⟨
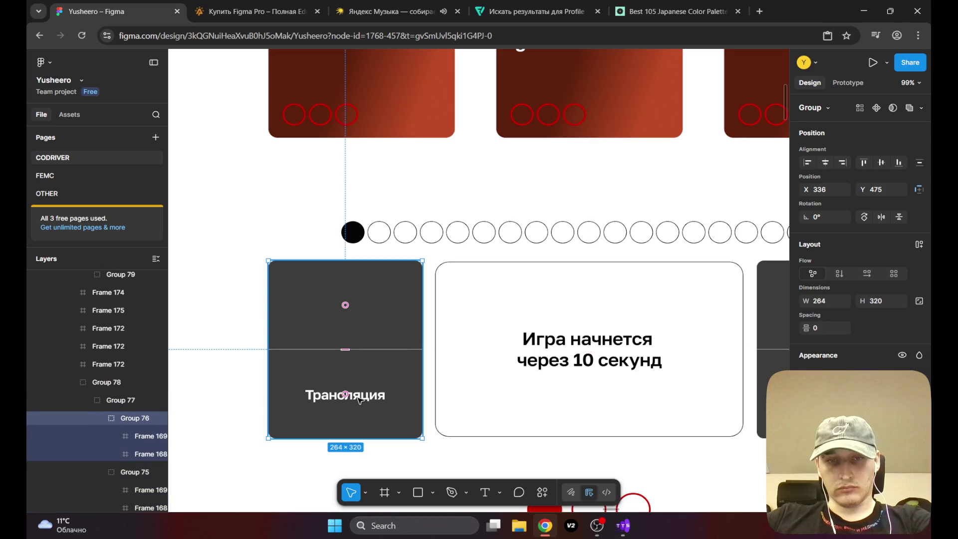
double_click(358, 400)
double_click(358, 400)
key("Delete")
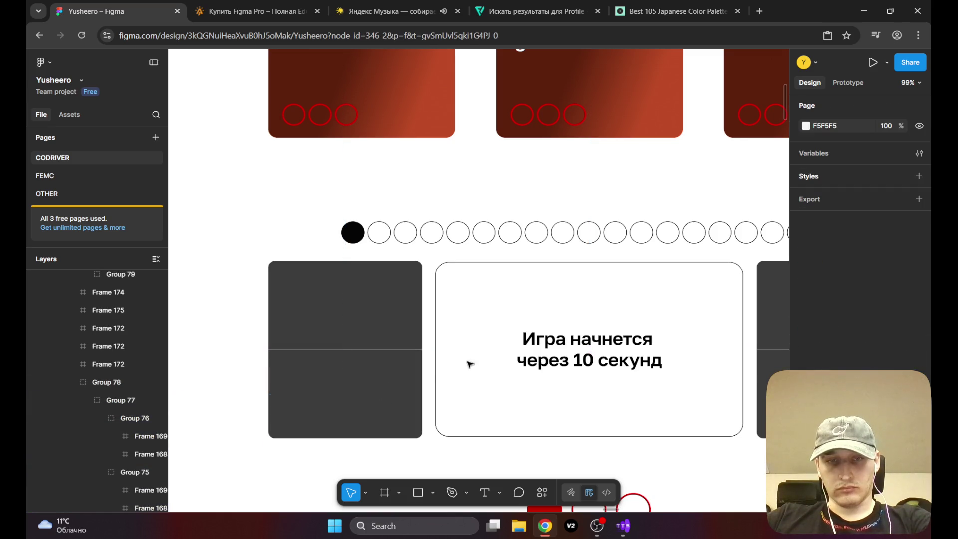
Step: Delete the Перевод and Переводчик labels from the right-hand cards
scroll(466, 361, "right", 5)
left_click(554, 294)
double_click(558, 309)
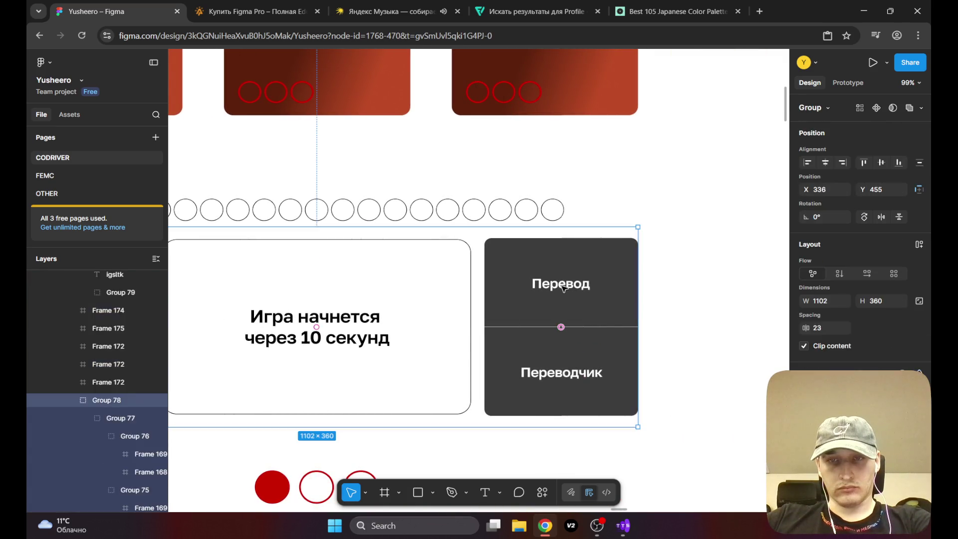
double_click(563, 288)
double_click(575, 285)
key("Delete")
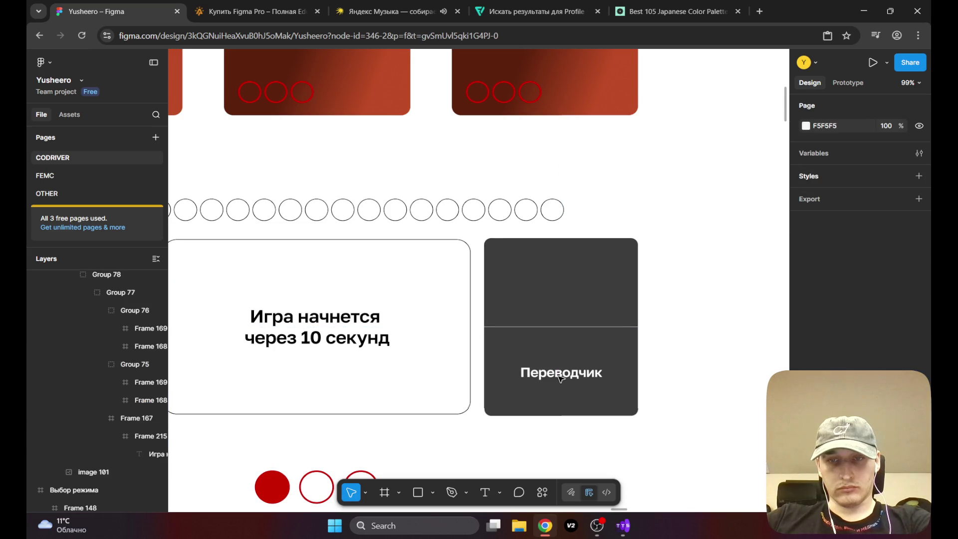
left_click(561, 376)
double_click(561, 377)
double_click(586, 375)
⟩
* What you need to do
What you write must match, line for line, the lines from the one with "left_click(554, 294)" through the last line of the data above, minus the pictures.

* Written response
left_click(554, 294)
double_click(558, 309)
double_click(563, 288)
double_click(575, 285)
key("Delete")
left_click(561, 376)
double_click(561, 377)
double_click(586, 375)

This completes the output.